COOKBOOK: Moro Oil Cooking Book (video below)

I often get asked to post salads with a twist which can be made in no time. Here’s one that I love.

BBQ picnic, dinner at home, friends coming or just an unexpected visitor? You can put this one together in no time and they will be impressed.

I use my processor to get the finest cut with the capsicums/peppers, but this can also be done manually.

The avocado is a fruit and one which deserves recognition as its used in many ways, in salads, tacos, toast, pies and many more.

The avocado originated in Central and South America and became trendy around the same time people stopped stressing over fatty foods. There is some confusion about the fats in this little beauty! Avocados are high in fat (fats called monounsaturated fats) and are heart healthy and may help raise (good HDL) and lower(bad LDL) cholesterol.

Yes, its true, 1 avocado has approx 300 calories, so perhaps eating half might be a good idea.
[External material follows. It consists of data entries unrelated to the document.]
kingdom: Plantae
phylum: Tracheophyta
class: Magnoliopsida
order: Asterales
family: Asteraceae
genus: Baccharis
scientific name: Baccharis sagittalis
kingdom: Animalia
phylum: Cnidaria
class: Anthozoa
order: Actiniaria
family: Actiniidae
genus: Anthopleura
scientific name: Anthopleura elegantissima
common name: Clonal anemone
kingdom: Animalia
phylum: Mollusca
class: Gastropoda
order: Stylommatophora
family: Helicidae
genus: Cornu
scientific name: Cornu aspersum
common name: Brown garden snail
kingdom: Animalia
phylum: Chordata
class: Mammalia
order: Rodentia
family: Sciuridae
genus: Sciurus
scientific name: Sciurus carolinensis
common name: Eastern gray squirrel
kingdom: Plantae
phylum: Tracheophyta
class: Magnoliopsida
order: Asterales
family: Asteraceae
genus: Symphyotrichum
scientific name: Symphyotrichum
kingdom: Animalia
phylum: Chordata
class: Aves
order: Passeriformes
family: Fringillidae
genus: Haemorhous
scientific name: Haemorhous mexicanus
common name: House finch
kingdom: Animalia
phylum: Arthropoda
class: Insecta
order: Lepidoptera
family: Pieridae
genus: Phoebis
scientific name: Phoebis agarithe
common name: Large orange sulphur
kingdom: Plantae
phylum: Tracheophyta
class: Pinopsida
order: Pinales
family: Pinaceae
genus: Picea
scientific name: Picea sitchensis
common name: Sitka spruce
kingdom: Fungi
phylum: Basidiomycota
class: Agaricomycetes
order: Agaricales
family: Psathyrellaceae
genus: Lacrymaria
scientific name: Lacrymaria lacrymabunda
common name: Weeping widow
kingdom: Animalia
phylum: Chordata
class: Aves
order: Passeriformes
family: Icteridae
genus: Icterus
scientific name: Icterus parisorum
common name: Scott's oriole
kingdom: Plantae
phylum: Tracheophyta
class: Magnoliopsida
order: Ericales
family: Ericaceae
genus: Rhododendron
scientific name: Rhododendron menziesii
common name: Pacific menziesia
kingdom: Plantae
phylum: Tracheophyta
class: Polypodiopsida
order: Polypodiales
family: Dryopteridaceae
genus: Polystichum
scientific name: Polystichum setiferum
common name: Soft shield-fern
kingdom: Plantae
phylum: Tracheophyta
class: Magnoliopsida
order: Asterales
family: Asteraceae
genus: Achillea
They carry over 20 different vitamins, minerals and nutrients and is definitely a power fruit!

Hope you enjoy



RECIPE

Serves 4

1/4 cup olive oil

Grated rind and juice from 1 lemon

1 tablespoon of sweet chilli sauce

Salt

150g rocket or green salad

1 large red capsicum, listed thinly

1 large cucumber, sliced thinly

2 avocados, remove from skin & sliced or cut in chunks

Place lemon rind, lemon juice and olive oil in a bowl, mix and set aside. (PLEASE NOTE: in video unfortunately it does not show the mix of lemon and olive oil)

In a frying pan, add one tablespoon of the oil mixture and fry the capsicum until soft. Add the sweet chilli sauce and remove from heat. Allow it to cool down.

In a salad bowl, add the rocket or lettuce leaves, salt, capsicum, cucumbers and the lemon/olive oil dressing and mix well. Add the avocado, carefully combine. Ready to serve.

NOTE: when peeling the cucumber, leave some green skin on it. This gives it a nice decorative look to the salad.